Adam Blatner
Words and Images from the Mind of Adam Blatner
“Clues of Trust and Common Values”
Originally posted on November 2, 2012
A recently-published book by Prof. Mark Pagel, an evolutionary biologist at the University of Reading in England, is titled Wired for Culture: origins of the human social mind (London and New York: W. W. Norton, 2012). I was struck by his conclusion:
“The key (to the message of this book) is to provide or somehow create among people stronger clues of trust and common values than might be otherwise suggested by the highly imprecise markers of ethnicity or cultural differences that we have used throughout our history, and then to encourage the conditions that give people a sense of shared purpose and shared outcomes.” So, let’s unpack that a little:
First, the middle part—highly imprecise markers… throughout history: I interpret this to mean that in an urbanized culture I don’t have access to tell your daddy that you cheated me; we don’t have face-recognition and name-recognition cultures. This dilutes social influence, so that for a while there was a sense that more than others, you could trust your own countrymen, but this too became too diluted.
So the clues of trust and common values? What could they be? I suggest that in certain classes—mainly the “creative class,” or middle class plus some college education, or those with psychological and social privilege—psychology is evolving towards the mainstream. People with communities where we laugh at ourselves a bit, are not in competition with each other so much, and have the spirit suggested by Alfred Adler’s notion of “Gemeinschaftsgefuehl”— a feeling for community—are closer to it. You are likely to feel trust and common values when you feel safe and happy, and you sense that all around you people are trying to keep not just themselves but all of us, each other, safe and happy!
Okay, how to build that kind of community? Well, it involves leaving the intrinsic socio-economic ethos of competitiveness that is drilled into us through an overwhelming emphasis on competition in play (sports and games), and in school (grading on a curve), and business—so that few people have ever dared imagine a non-competitive context for life. It involves building up actual experience—it can’t be just conceptual—“head” stuff doesn’t translate to visceral feelings. But indeed, this shift is happening as more companies recognize that good-hearted, almost altruistic teamwork is what is needed.
In promoting creativity, the game is to share ideas back and forth, and writers such as Jonah Lehrer alludes to this in his book, Imagine: How Creativity Works.
Also, because of my background with encounter groups, therapeutic role playing, and applying these principles beyond the medical model, I have some notions of how to achieve this end. It’s a mixture of several developing technologies:
– Make creativity a core value, in place of attempts to find “right answers” that were known to authorities or ancients or others. This is more open-ended, demands exploration.
– To recognize that the pursuit of creativity requires improvisation, lots of openness to re-doing it, re-thinking assumptions, trying again, taking it over, exploring far-out possibilities, thinking outside the box.

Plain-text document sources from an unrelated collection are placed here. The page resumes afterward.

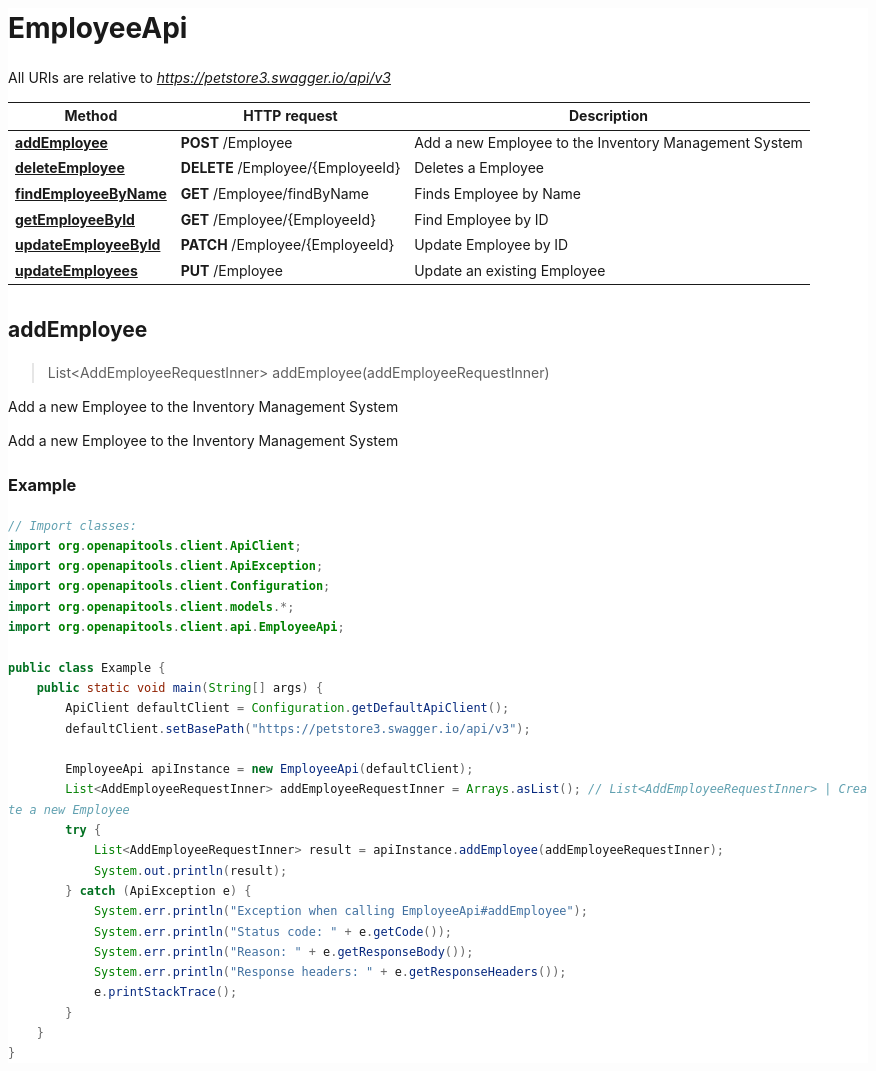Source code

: # EmployeeApi

All URIs are relative to *https://petstore3.swagger.io/api/v3*

| Method | HTTP request | Description |
|------------- | ------------- | -------------|
| [**addEmployee**](EmployeeApi.md#addEmployee) | **POST** /Employee | Add a new Employee to the Inventory Management System |
| [**deleteEmployee**](EmployeeApi.md#deleteEmployee) | **DELETE** /Employee/{EmployeeId} | Deletes a Employee |
| [**findEmployeeByName**](EmployeeApi.md#findEmployeeByName) | **GET** /Employee/findByName | Finds Employee  by Name |
| [**getEmployeeById**](EmployeeApi.md#getEmployeeById) | **GET** /Employee/{EmployeeId} | Find Employee by ID |
| [**updateEmployeeById**](EmployeeApi.md#updateEmployeeById) | **PATCH** /Employee/{EmployeeId} | Update Employee by ID |
| [**updateEmployees**](EmployeeApi.md#updateEmployees) | **PUT** /Employee | Update an existing Employee |



## addEmployee

> List&lt;AddEmployeeRequestInner&gt; addEmployee(addEmployeeRequestInner)

Add a new Employee to the Inventory Management System

Add a new Employee to the Inventory Management System

### Example

```java
// Import classes:
import org.openapitools.client.ApiClient;
import org.openapitools.client.ApiException;
import org.openapitools.client.Configuration;
import org.openapitools.client.models.*;
import org.openapitools.client.api.EmployeeApi;

public class Example {
    public static void main(String[] args) {
        ApiClient defaultClient = Configuration.getDefaultApiClient();
        defaultClient.setBasePath("https://petstore3.swagger.io/api/v3");

        EmployeeApi apiInstance = new EmployeeApi(defaultClient);
        List<AddEmployeeRequestInner> addEmployeeRequestInner = Arrays.asList(); // List<AddEmployeeRequestInner> | Create a new Employee
        try {
            List<AddEmployeeRequestInner> result = apiInstance.addEmployee(addEmployeeRequestInner);
            System.out.println(result);
        } catch (ApiException e) {
            System.err.println("Exception when calling EmployeeApi#addEmployee");
            System.err.println("Status code: " + e.getCode());
            System.err.println("Reason: " + e.getResponseBody());
            System.err.println("Response headers: " + e.getResponseHeaders());
            e.printStackTrace();
        }
    }
}
```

– From group psychotherapy and depth psychology, through the encounter group for people with no identified distress (not at all in the sick role), there’s an integration of some of those elements such as mutual self-disclosure and vulnerability in ordinary life, teamwork, etc.
– An addition of a measure of playfulness, lightheartedness, acceptance of this as the nature of creative exploration.
– A modest amount of task orientation beyond the group just exploring and addressing its members’ own hang-ups. (That’s how it’s not just “therapy.”)
– But an openness to making sure that encouragement and enthusiasm are highly valued elements in this process—in contrast to secrecy, one-upsmanship, competitiveness. Teamwork instead of the hyper-individualism of the 20th century. Valuing “we-ness,” as in “we’re all in this together.”
This is already happening in many contemporary organizations. This is in effect the message of those who are bringing to the role of consultant and coach the medium of dramatic improvisation, as, for example, many people affiliated with the Applied Improvisation Network, many sociodramatists, social action coaches, many who are using experiential role playing in education, and so forth.